According to Councillor Flynn, the gandelow is a traditional boat that was once a fixture of the Shannon and Fergus estuary. He insisted this plan can be developed in a short time span and would encourage some of the hundreds of thousands of people expected to travel along the Atlantic Way to detour into Ennis.
Councillor Flynn said he has spoken to those in the equestrian business in the town, who have expressed an interest in getting involved, along with members of the rowing club in Clarecastle.
“I think the potential is there of using the Fergus. this is an ideal opportunity and we need to move quickly,” he stated.
The motion was seconded by Councillor Paul O’Shea. Mayor of Ennis Councillor Peter Considine welcomed “anything we can do to enhance the promotion of the town”. Councillor Mary Howard described the proposal as “novel” adding, “If they can have jarveys in Dublin, I can’t see why we can’t have them here”.

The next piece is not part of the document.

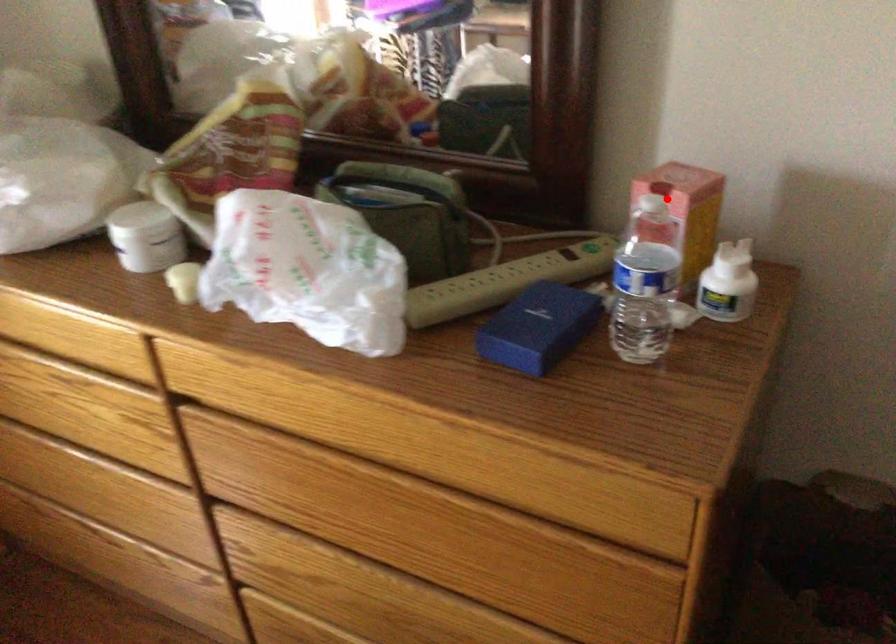
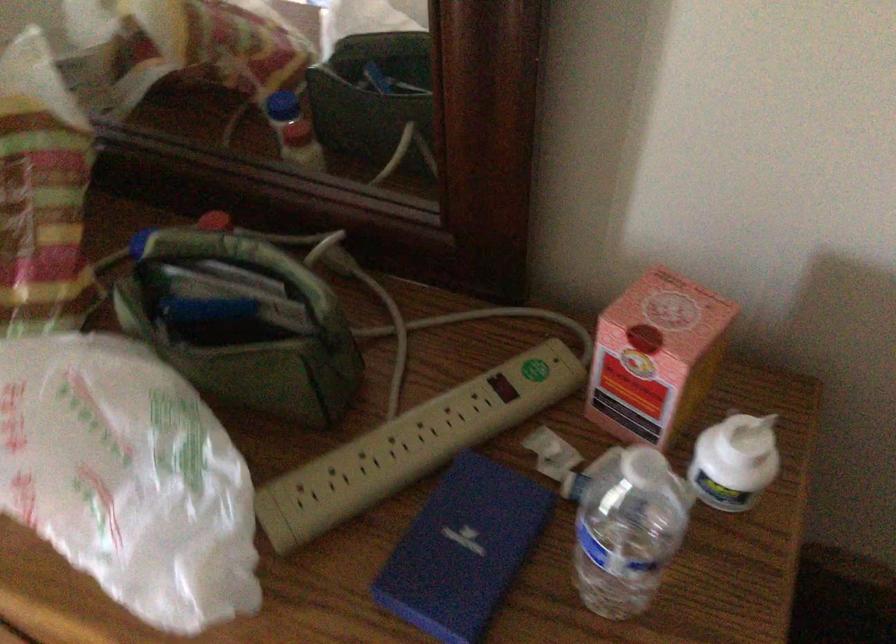
Locate, in the second image, the point that corresponds to the highlighted location in the first image.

Leonard Cleary, town clerk, responded to the motion saying, “Ennis Town Council will discuss this proposal with Promote Ennis to establish if the business community would be interested in investing in such a project. If the project were feasible, Ennis Town could research bylaws based on best established practice in other towns.”
Town manager Ger Dollard stated that discussion on bylaws would be “premature” until there were some discussion on how the proposal would work. “We would be putting the cart before the horse,” he added.